Generally, time-out means a parent refuses to speak to or engage with a child until the time has been served. This is emotionally difficult and alarming for a child. You can keep the time-in mentality even if you’re not in the calming area with him by saying soothing, helpful phrases like “I am close if you need me” or “I’ll keep us safe.”
Thanks Rebecca, that helps.
Unfortunately when he’s that unsettled no amount of explaining seems to help him understand to stop hitting, but time outs aren’t a specific amount of time here, they’re an opportunity to calm down, so once he’s calm (enough) he can come out. But I’ll keep those phrases in mind when I do put him in there. Thank you
Bek, we often used a similar strategy when my children were younger. I didn’t call it a time-out, but rather a time to calm down and reset. We’d often use their bedrooms, just because it was a quiet space away from whatever/whoever was triggering them. If they played with their toys while in there calming down I was totally fine with that. Sometimes I would sit with them, sometimes it would be on their own (it kinda depended on if I had time). Sometimes my kids needed just a minute, sometimes more like 10-15 minutes, but I usually let them decide how long they needed (occassionally they came out and were clearly not in a better place so during those times I would have to tell them they needed to take a little bit more time. Usually if that happened though I’d make time to go sit with them because I could tell that they wanted me closer to them.) Good luck, it sounds like you are a great parent!
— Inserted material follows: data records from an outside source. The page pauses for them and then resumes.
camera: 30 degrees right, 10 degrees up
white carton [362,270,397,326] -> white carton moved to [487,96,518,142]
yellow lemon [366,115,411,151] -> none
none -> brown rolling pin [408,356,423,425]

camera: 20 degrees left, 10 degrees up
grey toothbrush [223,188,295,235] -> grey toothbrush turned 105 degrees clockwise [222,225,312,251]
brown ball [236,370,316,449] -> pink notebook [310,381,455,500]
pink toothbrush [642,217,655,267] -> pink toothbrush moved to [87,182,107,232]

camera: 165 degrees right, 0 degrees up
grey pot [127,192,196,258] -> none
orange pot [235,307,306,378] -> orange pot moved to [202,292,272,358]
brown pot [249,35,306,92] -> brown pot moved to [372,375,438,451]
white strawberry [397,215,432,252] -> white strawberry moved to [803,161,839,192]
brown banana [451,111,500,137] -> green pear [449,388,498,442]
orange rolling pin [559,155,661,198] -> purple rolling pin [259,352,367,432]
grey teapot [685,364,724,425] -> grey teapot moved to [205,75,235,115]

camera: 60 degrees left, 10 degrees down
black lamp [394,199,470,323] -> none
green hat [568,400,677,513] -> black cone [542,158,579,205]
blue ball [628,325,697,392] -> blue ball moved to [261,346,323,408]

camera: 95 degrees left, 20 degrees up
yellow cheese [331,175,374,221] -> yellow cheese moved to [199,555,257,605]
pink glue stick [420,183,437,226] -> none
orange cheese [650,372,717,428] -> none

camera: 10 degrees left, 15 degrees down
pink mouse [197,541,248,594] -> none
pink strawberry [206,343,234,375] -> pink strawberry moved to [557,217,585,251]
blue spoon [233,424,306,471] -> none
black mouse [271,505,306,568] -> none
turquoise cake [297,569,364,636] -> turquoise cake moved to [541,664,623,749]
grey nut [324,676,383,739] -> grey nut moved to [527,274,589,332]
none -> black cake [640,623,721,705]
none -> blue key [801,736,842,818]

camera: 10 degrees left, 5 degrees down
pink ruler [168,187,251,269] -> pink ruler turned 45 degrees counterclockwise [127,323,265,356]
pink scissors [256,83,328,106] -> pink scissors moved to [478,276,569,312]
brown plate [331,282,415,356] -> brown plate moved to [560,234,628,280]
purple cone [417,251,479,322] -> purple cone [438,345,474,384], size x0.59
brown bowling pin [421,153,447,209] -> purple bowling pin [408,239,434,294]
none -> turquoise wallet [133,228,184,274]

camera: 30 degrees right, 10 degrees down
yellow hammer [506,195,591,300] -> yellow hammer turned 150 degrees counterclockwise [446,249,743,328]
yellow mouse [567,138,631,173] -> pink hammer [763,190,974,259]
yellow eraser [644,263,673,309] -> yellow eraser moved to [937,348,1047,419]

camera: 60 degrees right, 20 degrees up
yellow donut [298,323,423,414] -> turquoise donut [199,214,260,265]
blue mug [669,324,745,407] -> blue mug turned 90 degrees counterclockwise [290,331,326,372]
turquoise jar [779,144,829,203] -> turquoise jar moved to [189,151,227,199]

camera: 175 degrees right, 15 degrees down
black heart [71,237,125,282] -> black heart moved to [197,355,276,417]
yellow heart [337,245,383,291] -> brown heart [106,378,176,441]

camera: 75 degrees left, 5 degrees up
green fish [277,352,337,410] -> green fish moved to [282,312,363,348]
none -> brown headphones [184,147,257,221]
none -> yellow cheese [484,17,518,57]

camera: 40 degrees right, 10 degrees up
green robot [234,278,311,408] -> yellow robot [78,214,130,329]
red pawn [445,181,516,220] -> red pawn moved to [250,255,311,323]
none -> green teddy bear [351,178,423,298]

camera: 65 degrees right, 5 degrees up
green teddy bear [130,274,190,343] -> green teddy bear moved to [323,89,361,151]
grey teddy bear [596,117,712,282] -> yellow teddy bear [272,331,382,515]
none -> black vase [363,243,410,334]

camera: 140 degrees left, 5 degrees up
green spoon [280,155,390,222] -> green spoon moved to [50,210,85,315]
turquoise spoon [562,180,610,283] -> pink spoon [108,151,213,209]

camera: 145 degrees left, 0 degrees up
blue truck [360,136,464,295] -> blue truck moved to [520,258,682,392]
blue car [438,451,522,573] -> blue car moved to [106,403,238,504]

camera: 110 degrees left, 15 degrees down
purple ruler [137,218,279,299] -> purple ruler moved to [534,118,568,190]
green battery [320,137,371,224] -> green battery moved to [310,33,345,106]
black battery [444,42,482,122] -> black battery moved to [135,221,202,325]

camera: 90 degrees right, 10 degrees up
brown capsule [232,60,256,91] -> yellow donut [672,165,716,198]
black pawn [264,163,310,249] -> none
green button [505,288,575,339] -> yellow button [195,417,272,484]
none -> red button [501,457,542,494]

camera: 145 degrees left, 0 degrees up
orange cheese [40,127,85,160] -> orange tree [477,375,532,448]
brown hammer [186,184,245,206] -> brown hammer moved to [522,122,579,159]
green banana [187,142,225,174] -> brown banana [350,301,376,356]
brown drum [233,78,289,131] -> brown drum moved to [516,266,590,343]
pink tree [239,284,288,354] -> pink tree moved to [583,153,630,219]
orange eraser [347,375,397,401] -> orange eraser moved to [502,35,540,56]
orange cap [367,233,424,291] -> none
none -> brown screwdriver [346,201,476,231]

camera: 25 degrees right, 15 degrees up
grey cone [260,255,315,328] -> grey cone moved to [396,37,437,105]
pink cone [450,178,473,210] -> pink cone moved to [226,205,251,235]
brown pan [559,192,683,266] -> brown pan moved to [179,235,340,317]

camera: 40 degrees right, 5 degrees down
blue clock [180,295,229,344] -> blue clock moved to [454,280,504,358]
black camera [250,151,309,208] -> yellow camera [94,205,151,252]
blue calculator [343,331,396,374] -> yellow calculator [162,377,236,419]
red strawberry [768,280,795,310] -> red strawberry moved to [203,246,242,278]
Thanks Kim, your encouragement means a lot. Yep, that sounds like me ……. or what I’m aiming for, anyway.
My default is to take a toy away or send to time out (for not listening repeatedly, or for more egregious offenses those get an immediate time out). Sometimes I will try to give an incentive of a reward if she does what I want/need (ex brush her teeth with me without whining/fighting it). I am getting too angry and even yelling at times. I’m so triggered by certain things, and am often tired and worn out to begin with. Usually the threat of time out or loss of a toy is enough to motivate her, but not always. So part of me likes it bc it works…most of the time. But I don’t like making her cry with time outs and I hate losing my temper. If she hits her 20 mo/old sister, grabs something AGAIN despite knowing the rule, or aggravates her to the point of making her fuss/cry/scream a ton, I get SO bothered, angry and upset. Same thing if she is defiant or acts like she doesn’t hear me. Or if she keeps talking to me while I’m on the phone (like with a doc office). I don’t do well in general with being interrupted and I’m trying to get more flexible. My parents were the same way. I don’t know why I hate those things so much, other than I don’t have the energy to deal with them. I guess I worry…will time in really work, if what my child wants in the first place is my attention? If she’s negative attention seeking, won’t that reinforce her behavior? Lately I’ve been trying to preemptively give her more attention- sometimes it works and sometimes she still wants more, but I’m done bc dishes and laundry etc need tending to (I’m a stay at home mom). I’m trying to find balance btwn caring for the home, the kids, and myself and it seems I can’t find it bc I need more time in the day. I fear if I don’t find the solution, I will continue to be run ragged and not as good of a mom as I could be. I’ll be checking out all the info I can on this page, to help answer these questions. I worry if I don’t use a more stern voice she won’t take me seriously- but if there’s another way to do that I’d like to try. Thanks.